### Document section
▬▬▬▬▬▬
# Astana Celebratory Dinner



## real stonie (Mar 30, 2006)

VS: "Did you have a celebratory dinner with the Astana Team last night?"

Lance: "umm.....actually I had dinner with the Radio Shack guys."


----------



## gh1 (Jun 7, 2008)

Shocking! Not. Super domestic's ass, if he couldnt be a teammate then he should have stayed retired.


----------



## bikeguy0 (Sep 23, 2007)

For crying out loud. His "Teamate" attacked Lance and Kloden and screwed up a 1,2,3. Good for Lance.


----------



## moonstation2000 (Sep 5, 2008)

His teammate AC dragged LA up Ventoux to catch the schlecks. He got LA third place. I don't understand why? But he did.

While classy LA stole his entire team out from under him.


----------



## dwwheels (Feb 28, 2007)

real stonie said:


> VS: "Did you have a celebratory dinner with the Astana Team last night?"
> 
> Lance: "umm.....actually I had dinner with the Radio Shack guys."



Then Frankie countered with "To celebrate your 3rd place."


----------



## Snakebit (Mar 18, 2002)

moonstation2000 said:


> His teammate AC dragged LA up Ventoux to catch the schlecks. He got LA third place. I don't understand why? But he did.
> 
> While classy LA stole his entire team out from under him.
▬▬▬▬▬▬
### Saved data entries

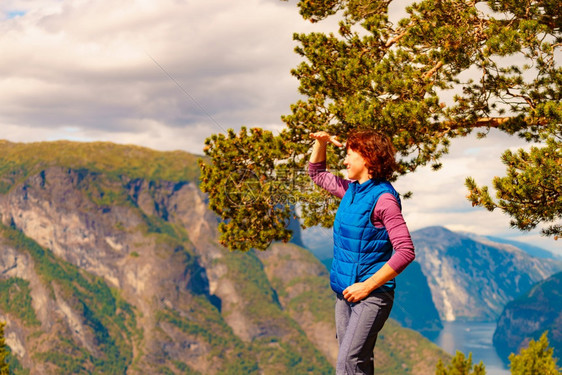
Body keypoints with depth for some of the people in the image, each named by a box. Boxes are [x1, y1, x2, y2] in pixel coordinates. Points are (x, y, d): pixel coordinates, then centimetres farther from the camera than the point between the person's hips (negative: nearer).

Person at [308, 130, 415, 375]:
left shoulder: (383, 198, -15)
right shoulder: (351, 189, 11)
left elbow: (406, 251, -20)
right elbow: (317, 173, 30)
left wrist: (367, 286, -20)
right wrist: (321, 142, 12)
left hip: (372, 294, -8)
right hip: (345, 293, 8)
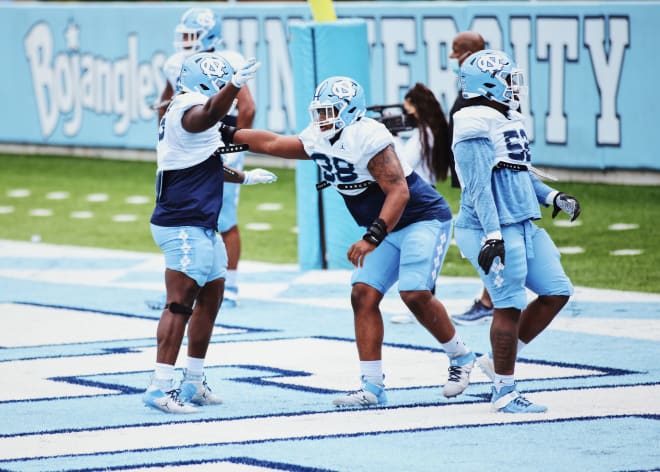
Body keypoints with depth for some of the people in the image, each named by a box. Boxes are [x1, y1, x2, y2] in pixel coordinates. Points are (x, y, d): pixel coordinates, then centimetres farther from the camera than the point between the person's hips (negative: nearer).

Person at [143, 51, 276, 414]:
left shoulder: (186, 111, 19)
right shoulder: (189, 110, -14)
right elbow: (211, 114, -41)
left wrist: (243, 177, 45)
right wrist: (234, 84, -57)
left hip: (201, 227, 11)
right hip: (184, 226, -11)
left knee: (211, 296, 17)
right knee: (180, 303, -12)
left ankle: (193, 382, 24)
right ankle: (160, 388, -13)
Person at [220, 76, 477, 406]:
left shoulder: (367, 138, -25)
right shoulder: (318, 142, 2)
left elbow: (398, 193, -30)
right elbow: (272, 143, 16)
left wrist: (372, 239, -36)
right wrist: (226, 134, 16)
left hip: (423, 219, -9)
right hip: (388, 228, 9)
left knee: (415, 293, -21)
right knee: (363, 295, -4)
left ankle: (461, 358, 4)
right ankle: (372, 387, -4)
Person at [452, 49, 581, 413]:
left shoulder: (511, 121, 16)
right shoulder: (476, 127, -15)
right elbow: (479, 186, -20)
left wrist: (552, 197, 15)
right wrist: (492, 234, -25)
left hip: (524, 226, 10)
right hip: (496, 231, -10)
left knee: (556, 291, 10)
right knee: (510, 306, -5)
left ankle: (499, 361, 19)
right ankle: (504, 393, 5)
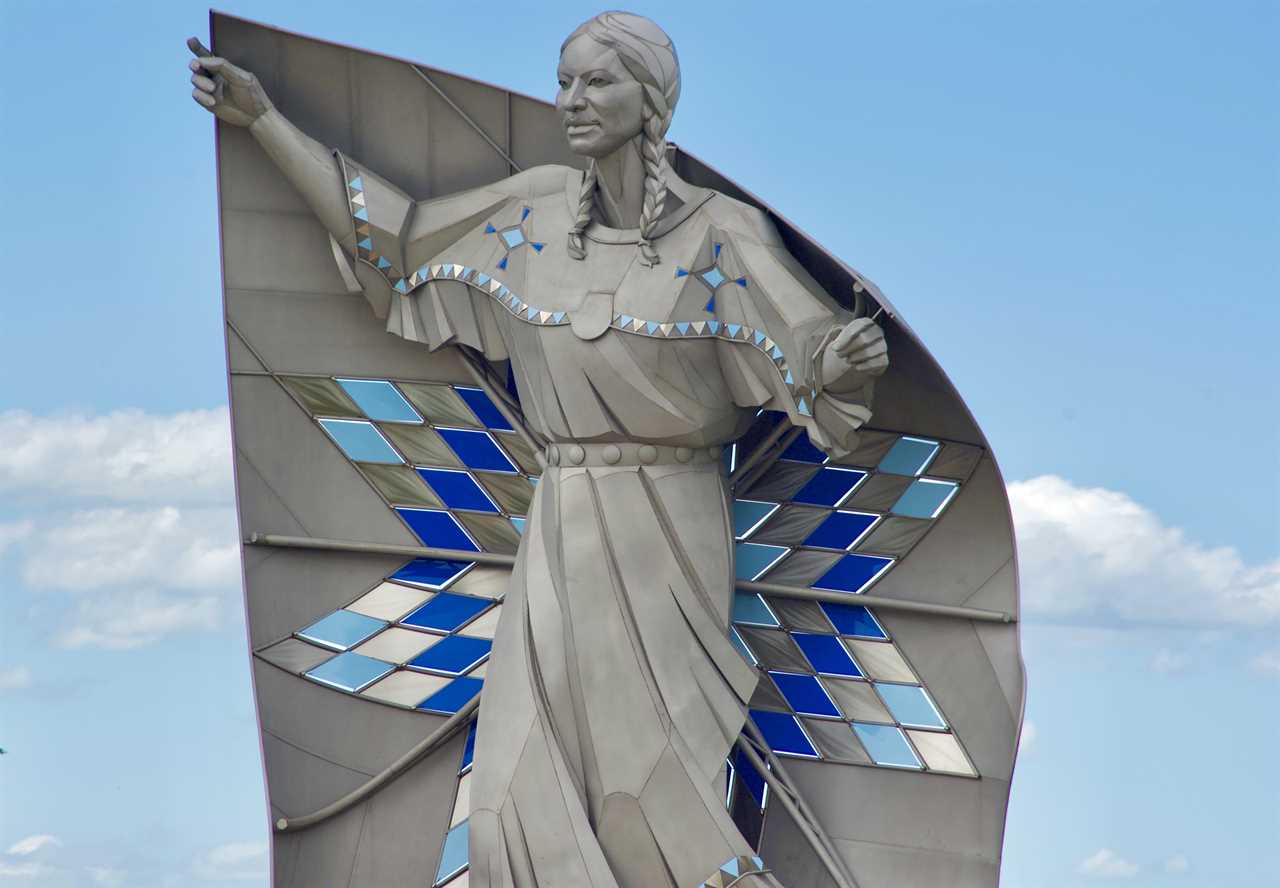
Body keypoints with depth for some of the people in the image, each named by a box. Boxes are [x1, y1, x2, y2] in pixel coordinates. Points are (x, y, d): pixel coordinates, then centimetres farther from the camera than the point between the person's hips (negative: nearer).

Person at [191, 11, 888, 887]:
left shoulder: (721, 232, -8)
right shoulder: (537, 209, 5)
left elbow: (816, 354, -10)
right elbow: (396, 239, 12)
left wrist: (851, 358, -35)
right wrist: (264, 120, 14)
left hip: (666, 532, -4)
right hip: (561, 531, 4)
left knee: (652, 790, -4)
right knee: (535, 792, -2)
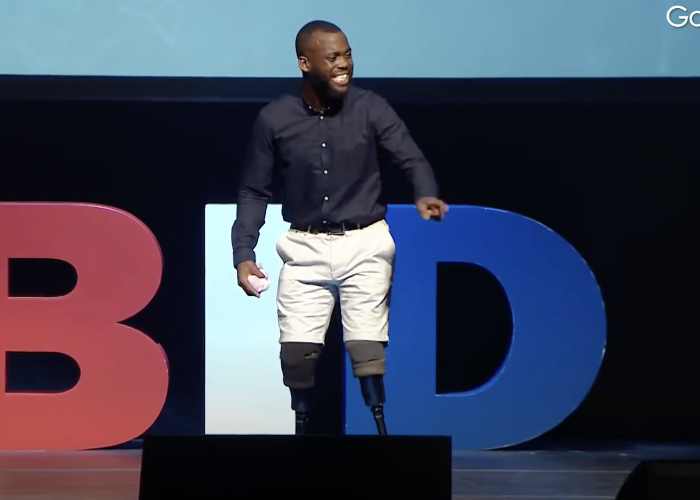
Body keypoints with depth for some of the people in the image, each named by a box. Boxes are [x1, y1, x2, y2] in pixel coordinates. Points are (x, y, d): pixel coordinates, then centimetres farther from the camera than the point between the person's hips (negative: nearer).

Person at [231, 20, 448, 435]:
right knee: (297, 349, -4)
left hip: (364, 245, -1)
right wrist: (244, 253, -7)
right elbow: (255, 192, 3)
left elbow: (412, 159, -14)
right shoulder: (274, 120, -3)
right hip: (306, 248, 1)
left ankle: (380, 432, 7)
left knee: (366, 346, -7)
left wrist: (426, 195, -37)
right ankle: (303, 432, 14)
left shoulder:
▬▬▬▬▬▬
### Work task
Do the following statements agree with the forum thread about the Astana celebratory dinner? 1. Lance says he had dinner with the Radio Shack guys. 2. bikeguy0 writes that Lance's teammate attacked Lance and Kloden. 3. moonstation2000 writes that AC got LA second place.

### Exercise result
1. Yes: "actually I had dinner with the Radio Shack guys."
2. Yes: "His "Teamate" attacked Lance and Kloden and screwed up a 1,2,3."
3. No: "He got LA third place."